Jewish religious leaders declared that hitchhiking with an unknown driver, as Asheri had done, is a sin, but with minimal bus service between settlements, hitchhiking is common.

The soldier's capture on Sunday by Hamas' military wing and two affiliated groups, and Israel's subsequent military incursion into Gaza threatened to bring the two sides to the brink of all-out war. Hamas, which took power after winning parliamentary elections in January, has resisted international pressure to renounce violence and recognize Israel.

An Israeli military official said 64 Hamas officials were arrested in the early-morning roundup. Among them were eight of Hamas' 23 Cabinet ministers and 20 of its 72 lawmakers, Palestinian officials said.

A Hamas official described Israel's detention as hostage-taking but would not say whether it would be willing to turn over an Israeli soldier for their release.

"It is premature to discuss this matter," Osama Hamdan told The Associated Press, noting that Israel has not officially stated its intentions. "If the Israelis want to trade them (the Hamas politicians) for the soldier then let them say it frankly and then we will react."

Israeli Foreign Ministry spokesman Mark Regev said the ministers and lawmakers were not taken as bargaining chips for the release of Shalit, but because Israel holds Hamas responsible for attacks against it.

"The arrests of these Hamas officials ... is part of a campaign against a terrorist organization that has escalated its war of terror against Israeli civilians," Regev said.

Israel has said it would not negotiate Shalit's release with the militants and has rejected demands to free Palestinian prisoners in exchange for information about the captured soldier.

There were conflicting reports on whether Palestinian Deputy Prime Minister Nasser Shaer, who has called for Shalit's release, was arrested.

Palestinian parliament speaker Abdel Aziz Duaik and Religious Affairs Minister Nayef Rajoub, brother of former West Bank strongman Jibril Rajoub of the rival Fatah party, were among those rounded up.

Officials will be questioned and eventually indicted, the Israeli army and government officials said.

Palestinians were outraged by the arrests.

"We have no government, we have nothing. They have all been taken," said Saeb Erekat, an ally of the moderate Palestinian president, Mahmoud Abbas. "This is absolutely unacceptable and we demand their release immediately."

Although the Israeli action was touched off by the soldier's capture, Israeli Prime Minister Ehud Olmert's government has also been alarmed by a surge in the firing of homemade rockets on Israeli communities bordering Gaza.

Israeli tanks fired into northern Gaza and F-16 jets dropped leaflets warning Palestinians that the Israeli forces were coming and they should flee their homes, reports CBS News correspondent Sheila MacVicar.

Israeli warplanes, tanks and thousands of troops began moving into Gaza overnight Tuesday, knocking out Gaza's only power station, destroying bridges, making main roads impassable and bombarding the strip with heavy artillery fire.

On Thursday, aircraft pounded suspected weapons factories and empty areas, the military said, while Gazans reported that military bulldozers razed their homes and land.
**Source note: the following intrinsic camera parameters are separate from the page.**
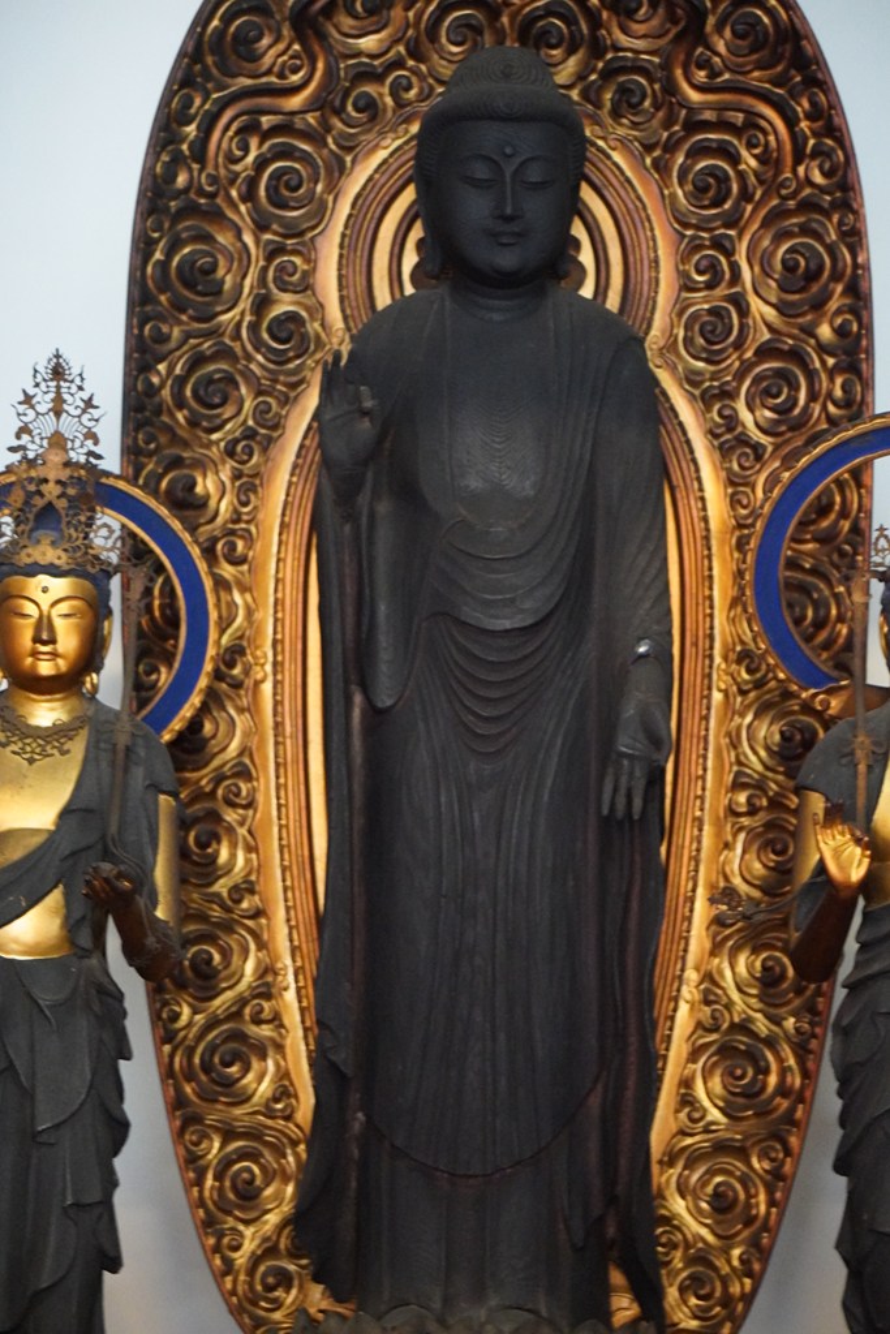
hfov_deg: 9.7
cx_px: 445
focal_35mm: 141
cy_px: 667
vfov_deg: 14.5
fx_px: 5227
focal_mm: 94
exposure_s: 1/25
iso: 6400
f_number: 5.6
Air strikes also targeted militant training camps.

Residents said an Israeli Apache helicopter fired a missile at an electrical appliances store near Khan Younis before daybreak. Inside, computers, refrigerators and other appliances were charred, and owner Majid Abu Daqua, 40, said he lost more than $60,000 worth of equipment.

Israel said the shop was used to store and manufacture rockets and other weapons.

Palestinian militants detonated a land mine along the border with Egypt on Thursday, blowing open a hole in the border fence, Palestinian witnesses said. Palestinian and Egyptian troops tried to prevent people from fleeing Gaza into the safety of Egypt.

In a clear warning to the Syrian president, Israeli airplanes flew over his seaside home near the Mediterranean port city of Latakia in northwestern Syria, military officials confirmed Wednesday night, citing the "direct link" between his government and Hamas. Israeli television reports said four planes were involved in the low-altitude flight, and that Assad was there at the time.

Syria confirmed Israeli warplanes entered its airspace, but said its air defenses forced the Israeli aircraft to flee.